What does this mean for the species and the ecosystems they inhabit? The specific impacts are yet to be determined, but it is possible that changing body size could impact species and ecosystems in a variety of ways.
“Insect body size is highly correlated with a few different other ecological traits,” Tseng says. “The bigger you are, the more eggs you have, for example. If you’re a dung beetle, the bigger you are, the more dung you roll. If you’re a bee, the bigger you are, the more pollen you collect. If you’re a mosquito, the bigger you are, the more blood you feed on and take in. These types of traits are quite relevant in the general food web, and they’re very related to insect body size.” However, Tseng notes that researchers have a lot more work to do before they know exactly how these findings will affect species and ecosystems.
House sparrows: Warmer temperatures correlate to smaller size
The phenomenon of shrinking body size correlations with rising temperatures is not limited to insects. Researchers in Australia recently examined house sparrows (Passer domesticus) to see how the birds’ body sizes change with rising temperatures. Samuel Andrew, who is now a post-doctoral researcher at the University of Helsinki, studied these sparrows as his doctoral project for Macquarie University in Australia, and he recently published his findings in The Auk.

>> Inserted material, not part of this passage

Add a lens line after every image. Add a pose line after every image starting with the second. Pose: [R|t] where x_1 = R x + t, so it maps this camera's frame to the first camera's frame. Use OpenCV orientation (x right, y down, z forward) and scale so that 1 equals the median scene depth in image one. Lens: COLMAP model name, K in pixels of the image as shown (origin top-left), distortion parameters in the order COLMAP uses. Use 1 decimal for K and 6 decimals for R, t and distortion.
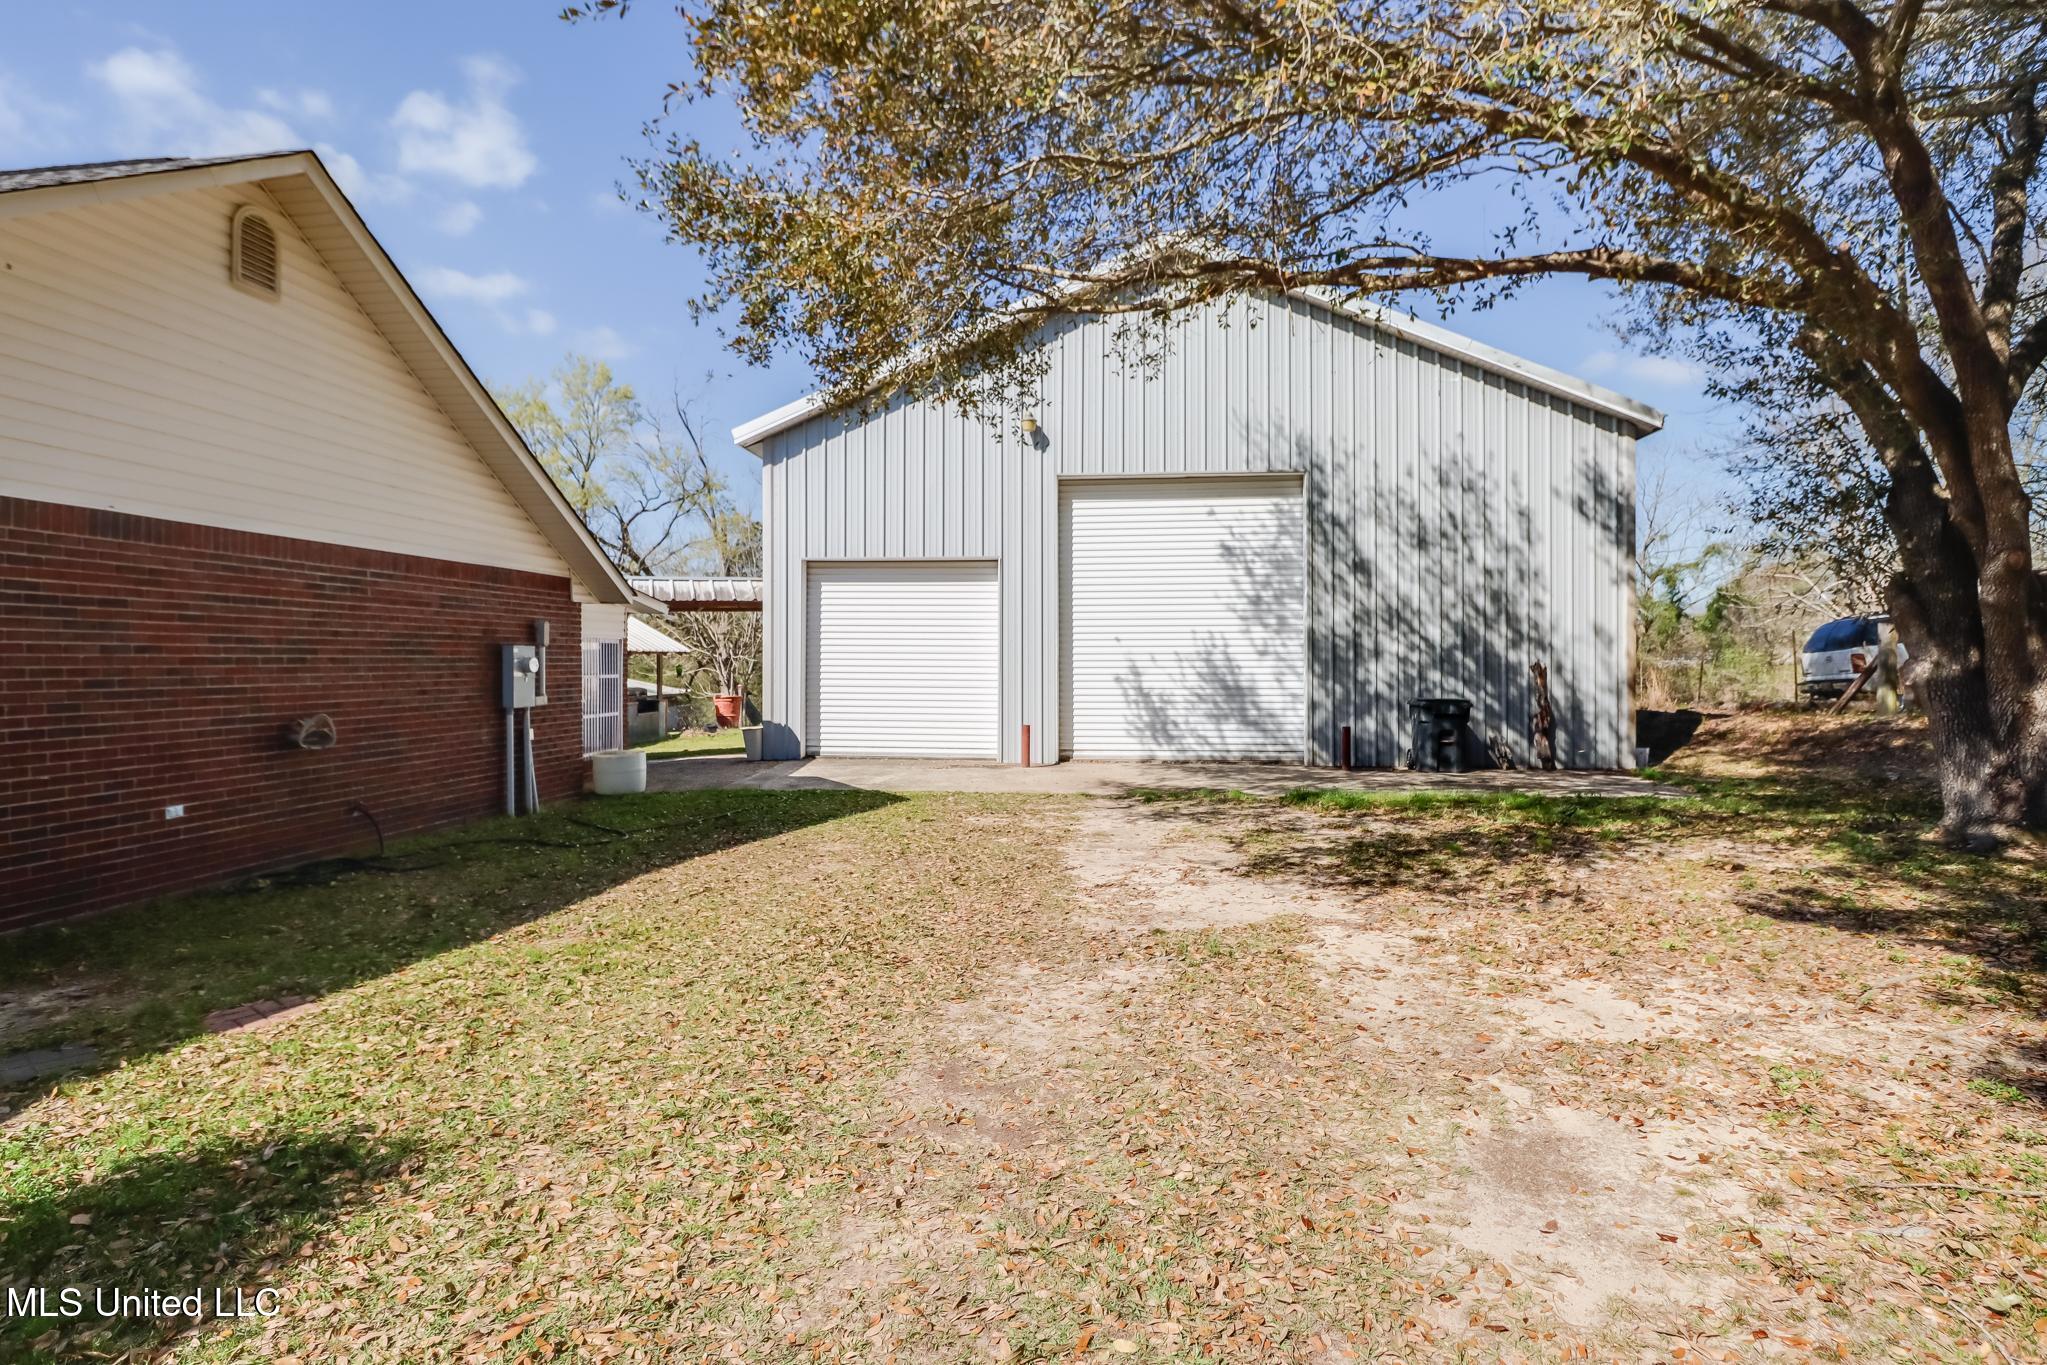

House sparrows are an introduced species in Australia and New Zealand, and they live everywhere from temperate regions to the scorching desert. The birds are frequently studied, and they were the subject of a famous 1898 study focusing on natural selection among birds that survived storms. “House sparrows are one of the most broadly distributed bird species in the world,” Andrew says, noting they live everywhere from Arctic Norway to the deserts of Australia.
To conduct the study, the research team sampled birds at 30 different sites (26 in Australia and data from 4 previously sampled sites in New Zealand). To select study sites, they examined the sparrows’ range and decided to select study sites around 400 km apart, using road availability to help select the final sites.
Andrew and his team found hotter summer temperatures were correlated with smaller body size. They also noted summer high temperatures – which occur during the breeding season – were a better predictor of body size than winter low temperatures. “Normally in colder climates sparrows are bigger,” Andrew says. “We found that general trend to be true as well in Australia … If you looked at maximum temperature during summer, that was the best predictor of the size of the sparrows.” The smaller body size could also be passed between generations. “Body size is very inheritable,” Andrew says.
Scientists do not fully understand why sparrows and other species tend to become smaller with increasing temperatures, nor do they know how these changes will ultimately affect the species and the ecosystems they live in. Although the exact consequences are unknown, it is possible smaller body sizes could have a number of impacts on species fitness, with a cascading effect through various trophic levels. Adaptation is another possibility, but only time will tell how species continue to respond to rising temperatures and what those responses may mean for species and ecosystems.